Turkish Prime Minister Ahmet Davutoglu has scoffed at the U.N. peace plan. He said that the war in Syria could only be ended with Assad’s departure. The most difficult task that the U.N. faces is to get the disparate opposition groups to the negotiating table. Many of them do not want to negotiate with the government in Damascus and are opposed to the concept of a secular Syria in which religious and ethnic minorities will be sharing power. The Ahrar al Sham had walked out of the Riyadh conference claiming that the “Muslim identity” of Syria was not recognised. Assad said that the groups attending the conference in Riyadh were terrorists. “They want the Syrian government to negotiate with terrorists, something I don’t think anyone would accept in any country,” he said in a recent interview with a Spanish television channel. He said that many of the groups were backed by foreign governments. At the same time, he emphasised that he was more than willing to talk “to the real, patriotic national opposition”.
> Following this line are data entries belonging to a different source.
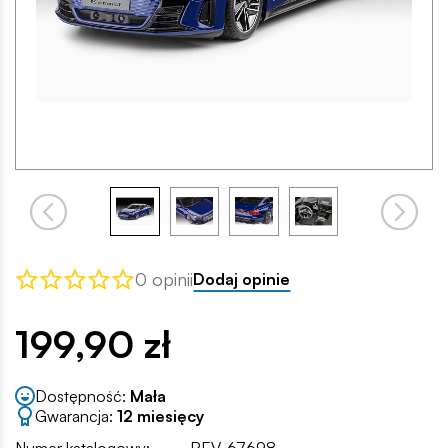
0 opinii
Dodaj opinie
199,90 zł
Dostępność:
Mała
Gwarancja:
12 miesięcy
The Obama administration was no doubt aware that it was backing terrorist groups in Syria. The U.S. Defence Intelligence Agency (DIA) had warned at the very beginning of the conflict in 2012 that Salafist groups and the Al Qaeda in Iraq, the precursor of the Daesh, were in the forefront of the fight against the secular government in Damascus. “If the situation unravels, there is the possibility of establishing a declared or undeclared Salafist principality in Eastern Syria” and that the Daesh “could also declare an Islamic State through its union with other terrorist organisations in Syria and Iraq”, the DIA report warned.

But the Obama administration continued to turn a blind eye to the propping up of the jehadi groups by Washington’s close allies in the region such as Turkey, Saudi Arabia and Qatar, while continuing to loudly insist that “Assad must go”. Obama continued with his vilification of Assad and the secular government in Damascus even after the creation of the Islamic State carved out of Syrian and Iraqi territories.
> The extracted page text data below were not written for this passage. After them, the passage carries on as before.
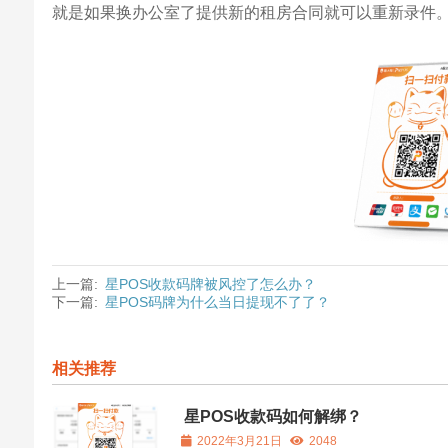
就是如果换办公室了提供新的租房合同就可以重新录件
上一篇:
星POS收款码牌被风控了怎么办？
下一篇:
星POS码牌为什么当日提现不了了？
相关推荐
星POS收款码如何解绑？
2022年3月21日
2048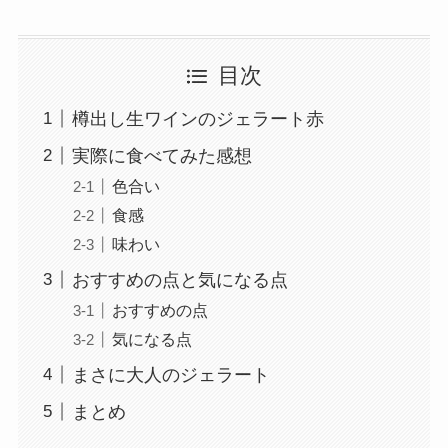
目次
樽出し生ワインのジェラート赤
実際に食べてみた感想
色合い
食感
味わい
おすすめの点と気になる点
おすすめの点
気になる点
まさに大人のジェラート
まとめ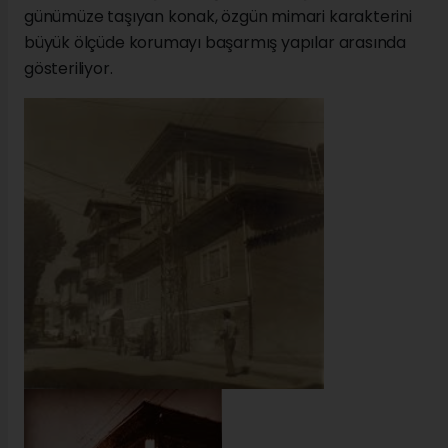
günümüze taşıyan konak, özgün mimari karakterini
büyük ölçüde korumayı başarmış yapılar arasında
gösteriliyor.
A new report by the renowned investigative journalist Seymour Hersh claims that the American military was so alarmed by Obama’s mollycoddling of jehadi groups that they secretly passed on intelligence on the Daesh and the al Nusra Front to Damascus through German, Israeli and Russian channels.

Hersh also claimed that the U.S. Joint Chiefs of Staff deliberately undercut the Obama administration’s effort to funnel arms to jehadi groups. Hersh’s article said that the American military leadership was angry because American weapons were reaching unvetted jehadi groups and also because the White House was unwilling to challenge Turkey and Saudi Arabia for their support of extremist groups in Syria.

Obama, for that matter, may not be all that serious about the latest U.N. peace plan for Syria. Three days after his Secretary of State said that the U.S. was not for regime change in Syria, Obama contradicted him by once again repeating that “Assad should go” before the formation of a transition government.

The Russian Foreign Minister has said that he is not very optimistic about the prospects of a durable peace in Syria, given the contradictory statements being made by leaders of states supporting the rebels in Syria.